*Requirement 1*
Update the Donyell Malen article from "Donyell Malen (born" to "Ajax and Arsenal.", reproducing that span with "forward" swapped for "striker".
*Requirement 2*
Write what comes next in the Donyell Malen article, starting right after its final sentence.

*Reading text*
================================

Donyell Malen (born 19 January 1999) is a Dutch professional footballer who plays as a forward for Bundesliga club Borussia Dortmund and the Netherlands national team. Malen has also featured at youth level for Ajax and Arsenal.

Club career

Early career
Born in Wieringen, Hollands Kroon, Malen began his career with Ajax in 2007. Despite a great deal of resistance coming from Ajax, in 2015 he left Ajax to join English club Arsenal. Malen joined up due to Arsenal being the side of his heroes Thierry Henry and Dennis Bergkamp.

Arsenal

Malen began playing for the youth teams of Arsenal in the Youth Premier League together with the FA Youth Cup, and the UEFA Youth League in the 2015–16 season. He began to display his impressive talent during his debut season for the Gunners. He scored in the FA Youth Cup quarter-final away to Coventry City which Arsenal won on penalties. Coming off the bench, he scored against Manchester City in the semi-final of the 2016 FA Youth Cup at the Emirates Stadium. and played 30 times during the season, scoring 14 goals. During the 2016–17 season, Malen was used a great deal on the wing, and was included in the club's 2017–18 pre-season tour of Australia and China. He made his senior debut for Arsenal in a 2–0 win over Sydney on 13 July.

================================

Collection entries

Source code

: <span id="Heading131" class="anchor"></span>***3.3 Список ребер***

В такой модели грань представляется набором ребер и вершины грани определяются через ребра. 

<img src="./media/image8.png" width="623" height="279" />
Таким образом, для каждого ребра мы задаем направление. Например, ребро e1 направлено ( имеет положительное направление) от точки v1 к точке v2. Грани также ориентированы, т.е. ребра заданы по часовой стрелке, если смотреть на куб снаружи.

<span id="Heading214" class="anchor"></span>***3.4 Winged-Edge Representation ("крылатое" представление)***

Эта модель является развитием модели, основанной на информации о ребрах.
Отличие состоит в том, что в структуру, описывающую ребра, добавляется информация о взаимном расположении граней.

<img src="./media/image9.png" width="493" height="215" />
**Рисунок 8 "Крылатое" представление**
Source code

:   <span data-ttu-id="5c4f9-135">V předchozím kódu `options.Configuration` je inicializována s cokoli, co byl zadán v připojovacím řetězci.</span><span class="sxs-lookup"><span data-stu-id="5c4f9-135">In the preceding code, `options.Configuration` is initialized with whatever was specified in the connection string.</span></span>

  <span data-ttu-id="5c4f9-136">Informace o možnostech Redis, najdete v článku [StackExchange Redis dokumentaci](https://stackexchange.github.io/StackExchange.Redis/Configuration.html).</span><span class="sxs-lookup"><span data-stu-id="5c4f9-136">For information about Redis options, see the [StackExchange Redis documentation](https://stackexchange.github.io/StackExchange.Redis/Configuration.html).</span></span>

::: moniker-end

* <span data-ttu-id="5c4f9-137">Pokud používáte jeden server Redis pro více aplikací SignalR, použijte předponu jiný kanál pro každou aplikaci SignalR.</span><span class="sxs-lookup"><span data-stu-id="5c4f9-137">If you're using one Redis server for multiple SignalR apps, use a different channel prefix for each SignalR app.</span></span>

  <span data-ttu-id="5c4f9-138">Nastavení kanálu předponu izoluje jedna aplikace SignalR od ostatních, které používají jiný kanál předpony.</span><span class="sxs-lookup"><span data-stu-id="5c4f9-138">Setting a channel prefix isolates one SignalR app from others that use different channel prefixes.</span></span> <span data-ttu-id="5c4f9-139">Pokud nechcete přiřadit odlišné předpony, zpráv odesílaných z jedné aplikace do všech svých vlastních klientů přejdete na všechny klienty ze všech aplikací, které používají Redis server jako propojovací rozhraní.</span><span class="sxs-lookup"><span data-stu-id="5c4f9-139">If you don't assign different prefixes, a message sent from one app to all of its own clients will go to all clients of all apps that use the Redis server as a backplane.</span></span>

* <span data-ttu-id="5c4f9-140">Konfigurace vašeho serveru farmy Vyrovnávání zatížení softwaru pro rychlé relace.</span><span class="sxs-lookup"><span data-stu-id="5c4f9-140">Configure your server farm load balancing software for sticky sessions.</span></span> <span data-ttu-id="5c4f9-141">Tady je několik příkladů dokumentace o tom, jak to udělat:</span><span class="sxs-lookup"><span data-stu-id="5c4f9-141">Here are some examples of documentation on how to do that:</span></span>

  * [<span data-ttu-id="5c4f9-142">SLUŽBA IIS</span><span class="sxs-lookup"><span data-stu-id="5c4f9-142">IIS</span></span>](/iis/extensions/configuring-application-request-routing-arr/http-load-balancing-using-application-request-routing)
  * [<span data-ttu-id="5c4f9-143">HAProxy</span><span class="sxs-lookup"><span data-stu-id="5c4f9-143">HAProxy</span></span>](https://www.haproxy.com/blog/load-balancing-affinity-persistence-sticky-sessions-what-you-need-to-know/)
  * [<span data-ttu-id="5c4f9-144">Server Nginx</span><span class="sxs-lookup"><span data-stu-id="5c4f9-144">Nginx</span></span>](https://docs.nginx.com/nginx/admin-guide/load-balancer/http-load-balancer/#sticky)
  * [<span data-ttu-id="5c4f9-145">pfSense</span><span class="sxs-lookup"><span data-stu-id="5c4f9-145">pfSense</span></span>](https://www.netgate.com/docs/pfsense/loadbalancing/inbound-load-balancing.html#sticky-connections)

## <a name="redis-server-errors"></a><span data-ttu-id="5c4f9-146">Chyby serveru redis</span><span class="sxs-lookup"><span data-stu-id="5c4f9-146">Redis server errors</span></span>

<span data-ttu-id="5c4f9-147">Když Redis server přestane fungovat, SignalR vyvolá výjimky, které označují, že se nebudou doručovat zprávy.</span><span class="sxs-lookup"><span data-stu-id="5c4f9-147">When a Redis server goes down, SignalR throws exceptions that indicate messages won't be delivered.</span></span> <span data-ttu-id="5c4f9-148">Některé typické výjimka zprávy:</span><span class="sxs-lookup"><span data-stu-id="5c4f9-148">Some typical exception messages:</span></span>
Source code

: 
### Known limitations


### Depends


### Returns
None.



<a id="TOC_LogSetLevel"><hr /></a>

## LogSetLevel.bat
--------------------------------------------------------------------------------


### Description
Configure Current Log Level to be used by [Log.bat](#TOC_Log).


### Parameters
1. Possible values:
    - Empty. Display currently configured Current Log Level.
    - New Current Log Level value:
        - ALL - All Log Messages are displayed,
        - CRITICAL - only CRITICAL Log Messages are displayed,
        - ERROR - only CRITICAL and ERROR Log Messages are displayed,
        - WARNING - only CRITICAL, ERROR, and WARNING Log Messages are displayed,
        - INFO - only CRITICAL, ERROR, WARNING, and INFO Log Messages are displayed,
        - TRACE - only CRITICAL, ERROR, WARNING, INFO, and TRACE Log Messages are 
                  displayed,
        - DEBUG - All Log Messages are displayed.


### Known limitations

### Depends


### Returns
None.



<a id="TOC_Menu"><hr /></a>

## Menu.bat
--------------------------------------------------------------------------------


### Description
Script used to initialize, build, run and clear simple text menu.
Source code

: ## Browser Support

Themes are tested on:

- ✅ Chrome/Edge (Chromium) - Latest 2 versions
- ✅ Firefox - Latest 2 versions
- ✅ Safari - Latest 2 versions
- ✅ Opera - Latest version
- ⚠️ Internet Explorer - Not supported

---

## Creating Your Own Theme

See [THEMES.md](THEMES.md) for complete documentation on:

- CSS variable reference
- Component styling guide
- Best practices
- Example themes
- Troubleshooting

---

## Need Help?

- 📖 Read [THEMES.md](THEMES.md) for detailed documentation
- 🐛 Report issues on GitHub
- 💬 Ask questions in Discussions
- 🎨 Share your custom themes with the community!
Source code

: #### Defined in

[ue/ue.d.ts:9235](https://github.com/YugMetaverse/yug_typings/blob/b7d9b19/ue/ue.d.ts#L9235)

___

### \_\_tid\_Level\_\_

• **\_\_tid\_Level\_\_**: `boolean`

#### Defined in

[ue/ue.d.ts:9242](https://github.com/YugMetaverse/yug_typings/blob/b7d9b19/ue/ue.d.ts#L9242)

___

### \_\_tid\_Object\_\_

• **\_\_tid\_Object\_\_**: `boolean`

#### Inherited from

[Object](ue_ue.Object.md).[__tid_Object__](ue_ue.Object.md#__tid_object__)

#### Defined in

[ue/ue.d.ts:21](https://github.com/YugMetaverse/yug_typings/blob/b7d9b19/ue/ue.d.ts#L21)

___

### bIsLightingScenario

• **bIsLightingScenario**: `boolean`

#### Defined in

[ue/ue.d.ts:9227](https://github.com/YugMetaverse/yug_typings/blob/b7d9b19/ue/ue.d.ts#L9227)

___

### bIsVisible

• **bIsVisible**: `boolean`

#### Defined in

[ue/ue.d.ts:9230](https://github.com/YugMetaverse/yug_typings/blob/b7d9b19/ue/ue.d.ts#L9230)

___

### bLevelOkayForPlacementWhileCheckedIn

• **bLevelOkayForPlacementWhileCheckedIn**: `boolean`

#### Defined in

================================

*Answer 1*
Donyell Malen (born 19 January 1999) is a Dutch professional footballer who plays as a striker for Bundesliga club Borussia Dortmund and the Netherlands national team. Malen has also featured at youth level for Ajax and Arsenal.

*Answer 2*
PSV
Malen was sold by Arsenal to PSV Eindhoven in late August 2017.

Malen went on to play as a winger for Jong PSV. On 24 November Malen scored a brace in Jong PSV's 6–0 thumping of Telstar. He again netted in PSV II's 3–0 win over FC Oss on 27 November. Malen scored and picked up an assist in PSV II's 2–3 loss to Fortuna upon 4 December.
He again scored in a 1–1 draw away to Go Ahead Eagles on 12 December. Malen went on to be named in Voetbal International's Jupiler League team of the week a day later.

Malen was awarded the Bronze Bull for being the Best Talent for the second period of the 2017–18 Jupiler League on 29 January 2018. He went to make his debut for PSV in a 4–0 Eredivisie win over PEC Zwolle on 3 February.
Malen went on to win the 2018 Eredivisie title with PSV. He also ended the 2017–18 season as Jong PSV's topscorer.

On 14 September 2019, Malen scored all 5 goals for PSV as they thrashed Vitesse. On 29 October 2020, he scored a brace in a 2–1 away win over AC Omonia in the 2020–21 UEFA Europa League. Malen had his most productive campaign for PSV during the 2020–21 season, scoring 19 goals in 32 matches as his club finished second in the Eredivisie. He added a further 8 goals across Europa League and KNVB Cup competition and he also registered 10 assists, displaying his characteristics as a multi-faceted forward.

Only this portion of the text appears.